Monitor their symptoms. If your dog is uncomfortable or the symptoms worsen, call your vet. Watch for increasing discomfort, blood in their vomit or stool, vomiting more than twice, foreign objects in their vomit or stool, or weakness and collapse. These can all be signs of something serious like pancreatitis, stomach bloating, allergic reactions or parasites.

If you think your dog has eaten something they shouldn’t have. Seek immediate vet care. Call Poison Control as well. It is very important to consult with your vet before administering any home remedies to your dog.

It can be helpful to stop putting things into their stomach for about 12 to 24 hours, when your dog’s stomach is trying to get rid of something. You don’t want their gastrointestinal system to digest more things when it’s already having a tough time. Fasting seems simple, but it’s important to speak with your vet first because some dogs can’t tolerate it. Some vets recommend a bland diet after the fasting period is over.

 

Treatments and Diet for Upset Stomach

If your dog has diarrhea or is vomiting and you want them to stay hydrated, but water will make them even more sick, try giving them ice cubes. If your dog keeps down small amounts of water or ice chips, increase gradually the amount and how often you are offering them.

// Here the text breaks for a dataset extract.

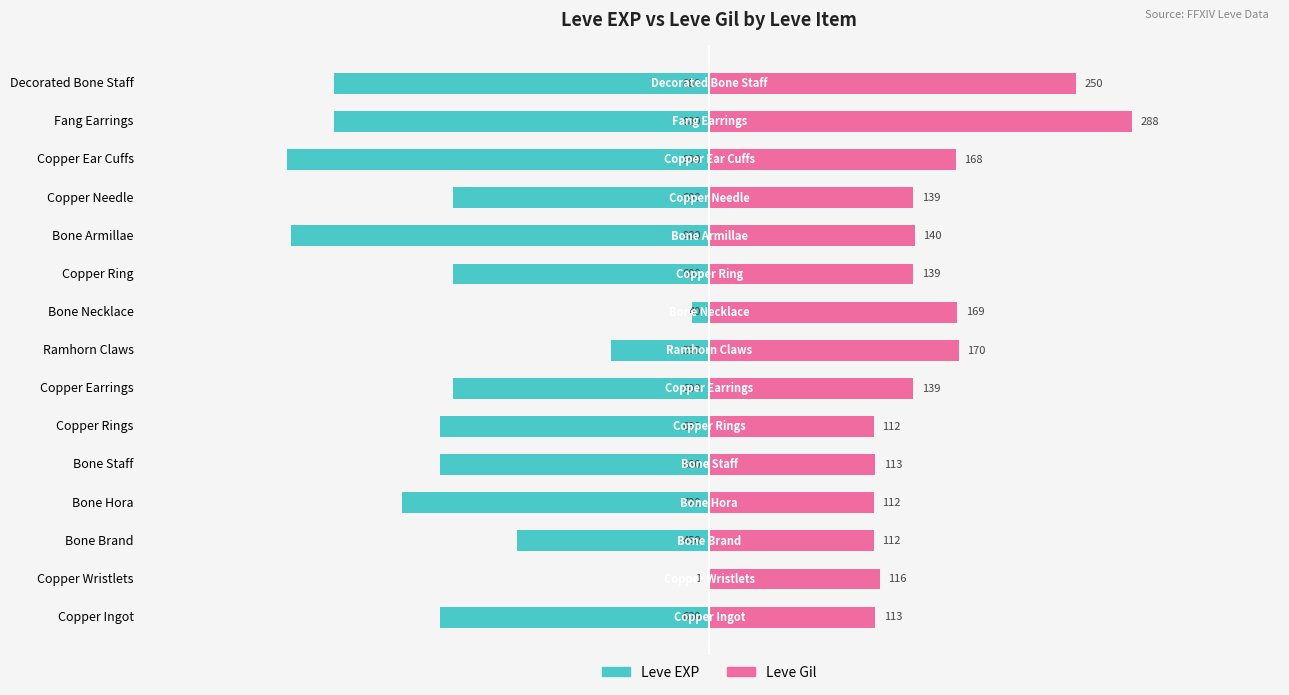

What is the value of the Leve EXP bar at the 6th from the left?

-0.6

When fighting an upset stomach and indigestion in dogs, 100% canned pumpkin is a favorite. It has a glycemic index that is low so it absorbs slowly, which helps with digestion and stomach upset. Make sure to get 100% pumpkin and not pumpkin pie mix because you don’t want to feed your dog spices and other ingredients that are not healthy for them. Small dogs can be fed 1/2 teaspoon of canned pumpkin, while large dogs can be fed 1 tbsp.

 

An upset stomach every once in a while is normal in a dog, but if it is often, it signals that something is wrong with their gastrointestinal tract. If it’s a frequent occurrence for your canine, discuss the possibility of a food allergy with your vet. When a food allergy is diagnosed in dogs, it’s often an allergy to a source of protein, which is why a different protein may be recommended. There are many protein source options, but some are buffalo, beef, venison, or lamb. Dogs enjoy eating these newer types of protein and they bring a variety to their diets.

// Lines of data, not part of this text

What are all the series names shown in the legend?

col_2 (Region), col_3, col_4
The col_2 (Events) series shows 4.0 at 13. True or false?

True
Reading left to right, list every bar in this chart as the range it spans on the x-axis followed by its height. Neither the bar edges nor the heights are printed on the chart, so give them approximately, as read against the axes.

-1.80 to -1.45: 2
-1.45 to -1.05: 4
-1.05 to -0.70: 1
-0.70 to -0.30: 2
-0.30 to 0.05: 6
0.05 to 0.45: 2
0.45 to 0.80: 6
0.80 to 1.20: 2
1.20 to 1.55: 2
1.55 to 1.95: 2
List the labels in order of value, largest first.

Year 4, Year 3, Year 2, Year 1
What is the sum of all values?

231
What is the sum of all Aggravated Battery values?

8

The famously pink Pepto-Bismol is used to treat humans, and it may aid in the resolution of diarrhea in dogs in specific situations, but it should only be used if directed by a vet and at the correct dosage. Also, it should not be given for long periods of time. Pepto Bismol works wonders on your stomach, but it can cause more harm than good when it comes to your canine’s overall health. 

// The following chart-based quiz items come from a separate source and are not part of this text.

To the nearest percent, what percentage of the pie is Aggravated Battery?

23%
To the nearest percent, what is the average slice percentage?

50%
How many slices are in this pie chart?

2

Feed your dog a bland diet of plain, boiled chicken with white rice for a few days and this can work wonders on the gastrointestinal tract. Feeding a bland diet and treating the gastrointestinal tract will help eliminate the bad stuff in their tummy that’s creating the problem!

To help your canine maintain a healthy gut, think about giving them a prebiotic and probiotic. There are both probiotics and prebiotics made specifically for dogs, some of these are available over-the-counter. Be sure to ask your vet if they recommend a certain kind.

And remember – always talk to your vet first to find out the best course of action.